State Senate Hopeful Gets Governor's Backing


Cameron Udall, a 33-year-old Democrat running for the District 5 State Senate seat, has little trouble identifying the issues that trouble her.

They are, she said, Arizona's lowly national rankings in child care, health, education and economy.


Cameron Udall

Arizona is rated the third-worst state to raise a child and brutal deaths of children have risen 58 percent, she said. Also, Arizona is the second-worst state in providing jobs with health insurance and the 10th highest in infant-mortality rate.

In education, the state is third lowest in per-pupil funding and 11th lowest in reading scores, she said.Arizona also has the highest drop-out and truancy rate in the nation and teacher salaries are $5,000 lower than the national average, Udall said.

Economically, the state has the ninth-highest disparity in family income between the richest and the poorest citizens. The state also struggles with the fourth-worst poverty rate, Udall said.

Arizona's median income is 3.5 percent below the national average and 23 percent of Arizona children live in poverty, compared to 17 percent nationally, she said.

"I know we can do better than this," Udall said.

Her promise if elected is "to do all that I can to make sure Arizona becomes one of the best states (in which) to raise a child by providing more funding for the students as well as teachers."As a rural senator, she says, she will work to bring more jobs to small-town Arizona.
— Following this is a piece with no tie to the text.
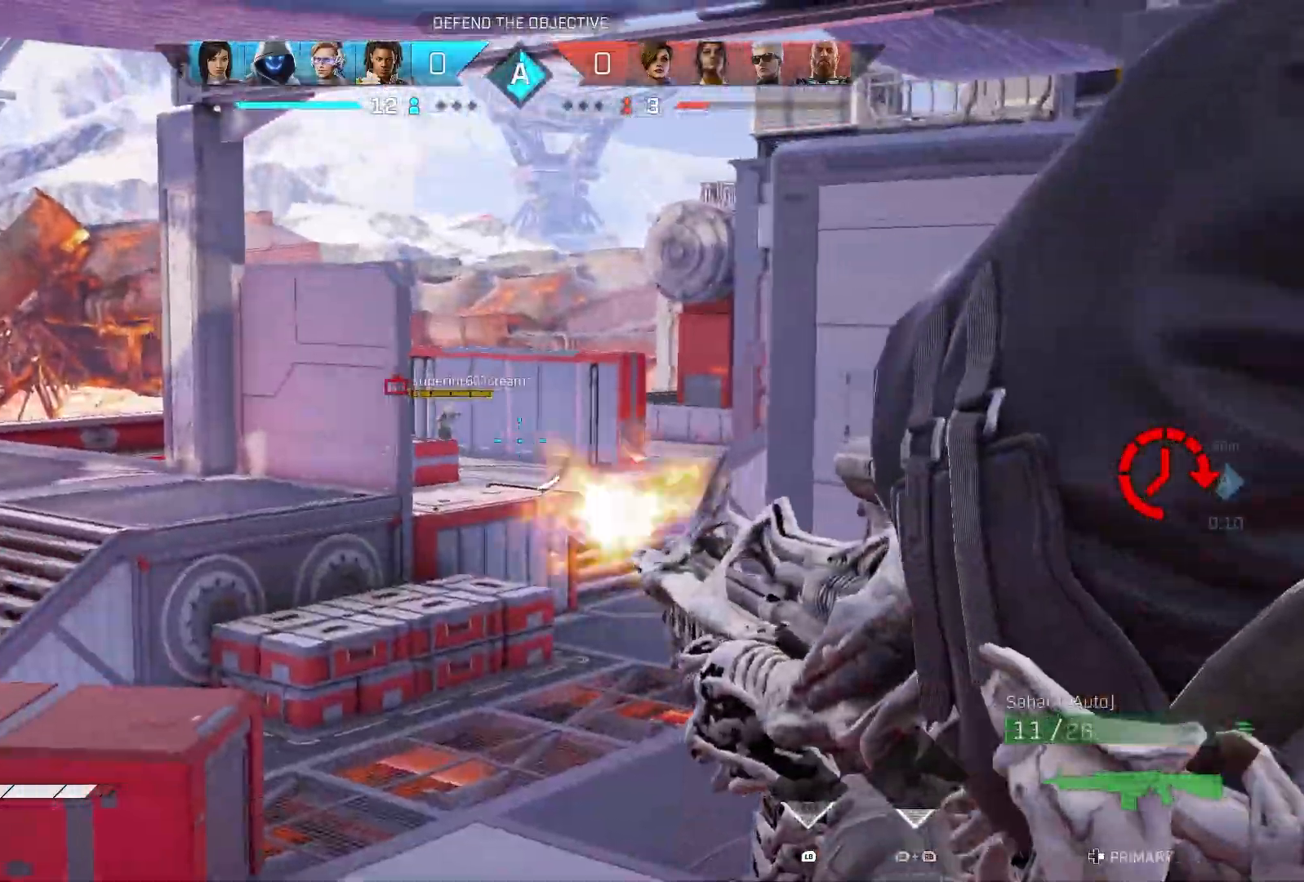
{"buttons": [], "left_stick": "down-right", "right_stick": "right", "events": [[50, "CROSS", "down"], [117, "right_stick", "down-left"], [283, "CROSS", "up"], [333, "R3", "down"], [333, "right_stick", "center"], [400, "L2", "up"], [417, "right_stick", "right"], [433, "R2", "up"], [500, "R3", "up"]]}
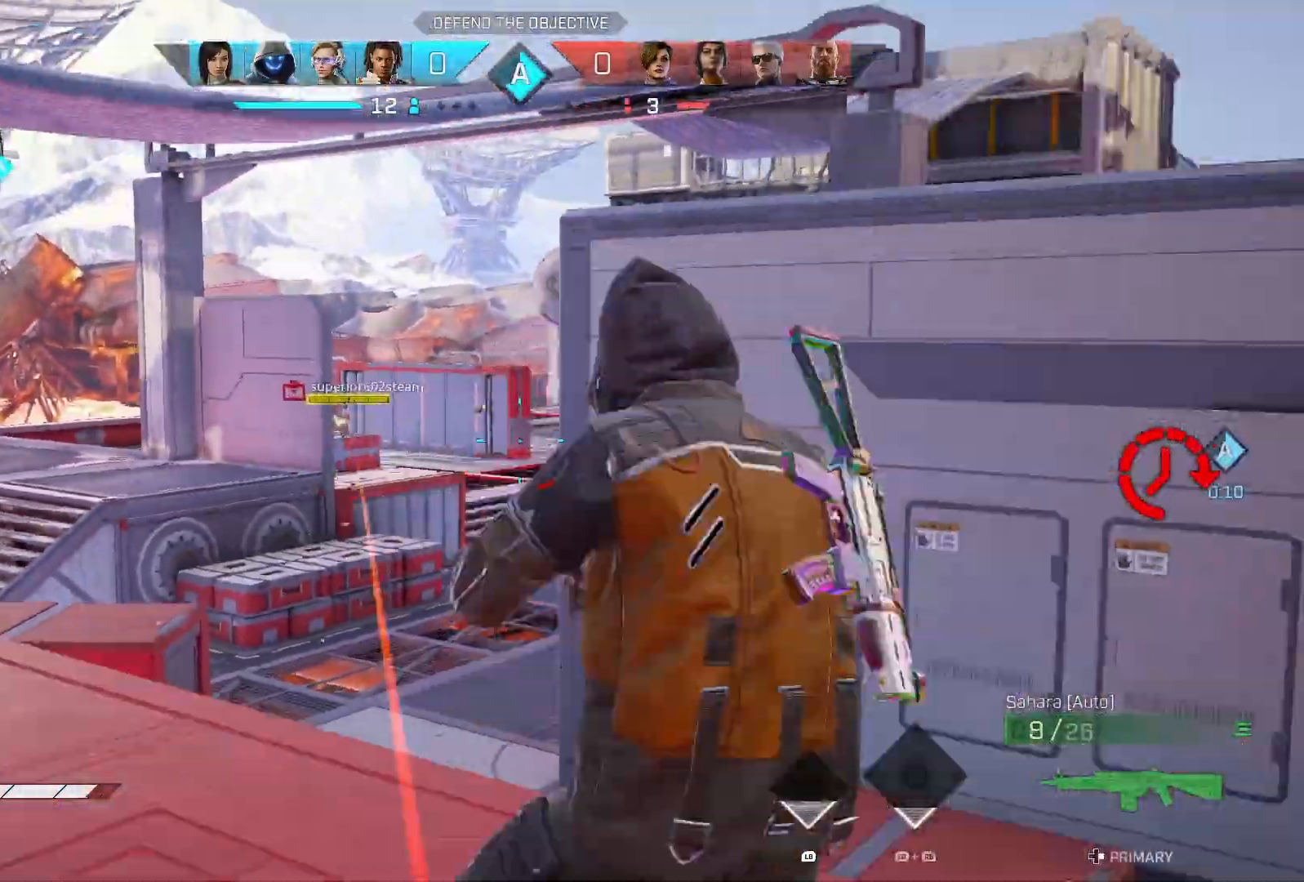
{"buttons": [], "left_stick": "up", "right_stick": "down-right", "events": [[17, "R1", "down"], [100, "R1", "up"], [167, "left_stick", "up-right"], [233, "left_stick", "up"], [350, "right_stick", "center"], [500, "right_stick", "down-right"]]}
That can be done, she said, "... by using what we have, like reviving the timber industry, while ensuring we don't lose the industries we do have, like cattle, mining and tourism," she said.

Udall brings to the campaign trail one of the most well-known names in Arizona politics. Her family helped settle St. Johns in the 1870s.

Her great-great-grandfather, David King Udall, served in the Arizona Territorial Legislature. The family also has produced a secretary of the interior who served two American presidents, a solicitor general who served another president, four members of Congress, two chief justices of the Arizona Supreme Court, two mayors of Phoenix and five Arizona county attorneys.

"I've always been the daughter or niece of someone in office," Udall said. "Now, I'm the one running."

Recently, Udall picked up the support of Gov. Janet Napolitano who said the candidate's interests in education, child protective services and all-day kindergarten are important.

"I think Cam Udall has views similar to what I think needs to happen at the Legislature to move things forward."

Udall is appreciative of the governor's support.

"I think it will be a great help," she said. "I'm going to do what she did in the governor's race and work very hard."

Although she also been endorsed by former governor Rose Mofford as well, it's the support the Arizona Education Association has thrown behind her she's most proud of.

"After all, kids are all we have," she said.

Udall got her start in politics during her junior year at St. Johns High School when she served as a page in the United States Senate.

After graduating from St. Johns in 1989, she attend Brigham Young University for two years. She then studied at Trinity College in Dublin, Ireland before eventually returning to Arizona and earning a degree in psychology from Arizona State University in 1999. Only recently, she received her law degree from the Appalachian School of Law in Grundy, Va. After the bar exam, she returned to the family ranch in St. Johns.

"Being back home made me realize the ties I have to this area," she said. "That's when I decided to run for the state senate."